Обращаясь в 2013 году к согражданам за моральной поддержкой на случай военной операции в Сирии, Барак Обама использует вполне шаблонный риторический прием, рисуя картины человеческих страданий в самых экспрессивных выражениях, прекрасно заменяющих телевизионные кадры по степени эмоционального воздействия и разве что не вспоминает слезинку ребенка у Достоевского. Обама нагнетает и педалирует чувство возмущения, которое заставляет взывать к справедливости и требовать возмездия: "Страшно вспомнить картины тех массовых зверств: уложенные рядами трупы мужчин, женщин, детей, погибших от газа. Пострадавшие, с пеной изо рта, задыхающиеся. Отец, прижимающий к телу своих мертвых детей, умоляющий их встать и идти. В ту страшную ночь мир в ужасающих подробностях познакомился с чудовищным действием химического оружия и понял, почему человечество подавляющим большинством ввело запрет на его применение, объявив его преступлением против человечества и нарушением правил ведения войны".
Владимир Путин, мотивируя необходимость вмешательства России в события на Украине, делает почти то же самое. Обращается все к тому же чувству справедливого возмущения и негодования, неизбежно возникающему у современного человека, которому рассказывают о жестокости и насилии. Вряд ли Путин вдохновлялся лучшими речами Обамы.

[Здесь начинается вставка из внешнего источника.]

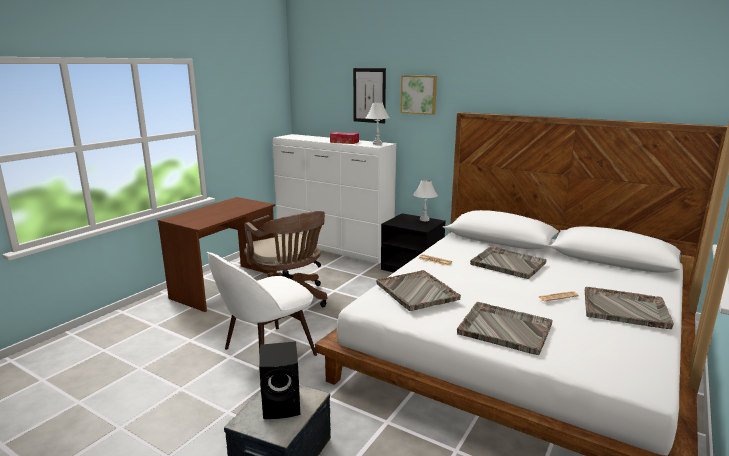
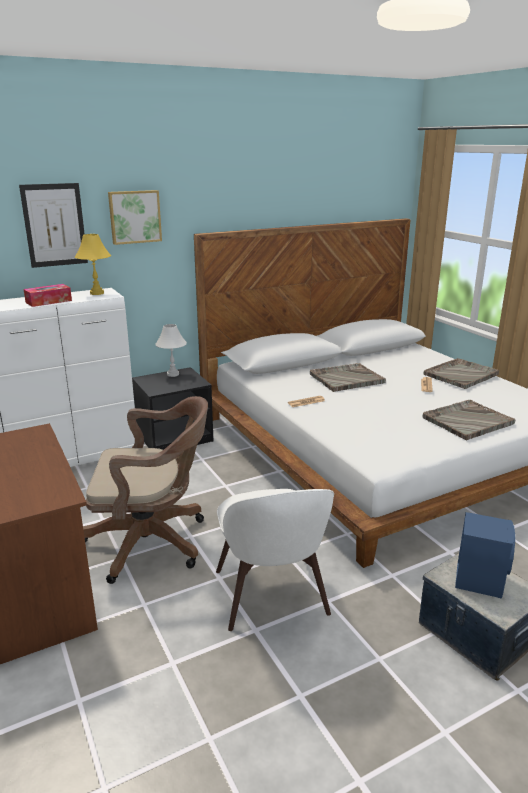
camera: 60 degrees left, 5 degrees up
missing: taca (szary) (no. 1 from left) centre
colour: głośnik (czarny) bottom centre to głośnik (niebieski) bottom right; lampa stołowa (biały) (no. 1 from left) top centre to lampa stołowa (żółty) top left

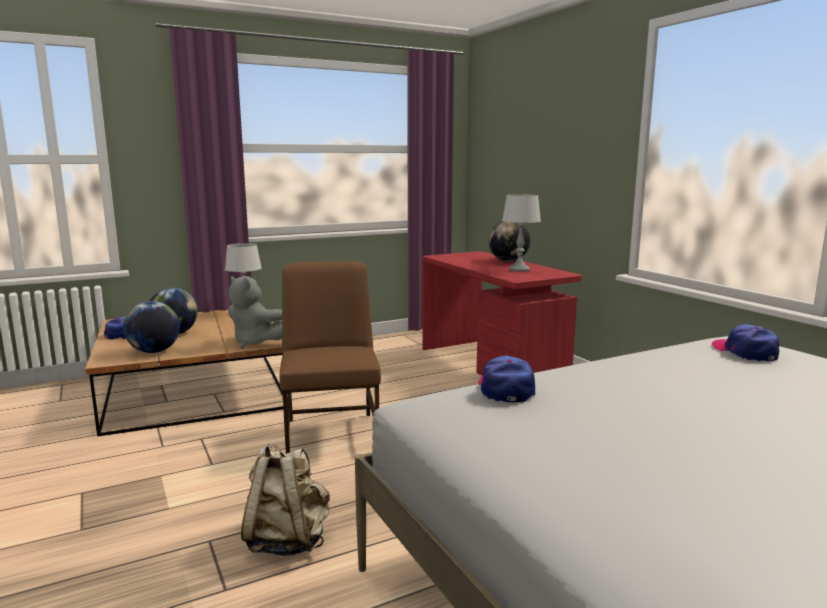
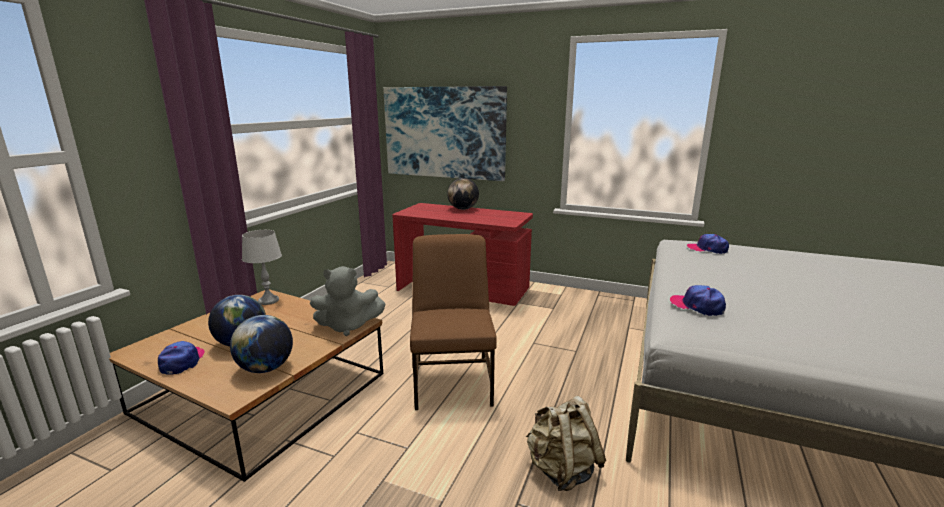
camera: 40 degrees left, 5 degrees up
missing: lampa stołowa (szary) (no. 2 from left) centre
appeared: obraz top centre
spun: krzesło (brązowy) centre = centre 45 degrees clockwise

Однако, как и Обама, он выступает в риторической роли специалиста по демократии, который точно знает, как она может выглядеть, а как — не может: "Мы видим разгул неонацистов, нацистов, антисемитов, который сейчас происходит в некоторых частях Украины, даже в Киеве. Вы, наверное, видели, как одного из действующих губернаторов цепями, наручниками на площади приковали к каким–то сооружениям зимой, в холодное время, обливали водой. После этого заточили в подвал и подвергали пыткам. Это что такое? Это демократия такая? Он, кстати, назначен–то был недавно — в декабре. Если даже предположить, что все власти там коррумпированные, то он даже, наверное, ничего украсть еще не успел".
Приемы апелляции к чувствам идентичны, но с поправкой на индивидуальный стиль: Путин иронизирует в своей обычной манере, подчеркивая невиновность жертвы ("ничего украсть еще не успел"), Обама, напротив, предельно серьезен и вышибает слезу, задействуя самые сильные родительские чувства ("отец, прижимающий к телу своих мертвых детей").
В той же речи Обама несколько раз отрицает роль "мирового жандарма", которая видится за вмешательством в дела суверенного государства, объясняя перспективу удара по Сирии обеспокоенностью безопасностью "наших детей". То есть снова — эмоцией.
Владимир Путин в ситуации с Украиной добавляет рациональности и ссылается не только на обеспокоенность безопасностью русскоязычного населения, но и на просьбу президента Украины Януковича вмешаться в конфликт.
Понятное дело, что под определенным углом восприятия аргументы в защиту русскоязычного населения Крыма в 2014 году видятся как аргументы в защиту немцев в чешских Судетах в 1938 году ("Не для того Всемогущий создал 7 млн чехов, чтобы они угнетали 3,5 млн судетских немцев… Всё, что я могу сказать этим представителям демократии, это что мы не можем оставаться равнодушными, и если эти создания, подвергаемые мучениям, не могут найти для себя ни справедливости, ни помощи, они получат от нас и то и другое").
Но под тем же углом можно анализировать и аргументы в защиту сирийского народа и союзников США — Турции, Иордании, Израиля. Сравнение — это еще один полемический прием пропаганды.
Если отвлечься от фразеологии военного времени, то вся полемика на так называемые холиварные темы разворачивается по тем же самым законам и использует те же самые риторические приемы пропаганды. Секта ценителей макинтошей и секта поклонников системы Windows, секта атеистов и секта верующих, секта вегетарианцев и секта мясоедов.
Вывод из всего вышеизложенного можно сделать только один: не имеет смысла оценивать политику исключительно по приемам пропаганды. Связь между качеством риторики или стиля и устройством политической системы не настолько прямолинейна, как порой кажется.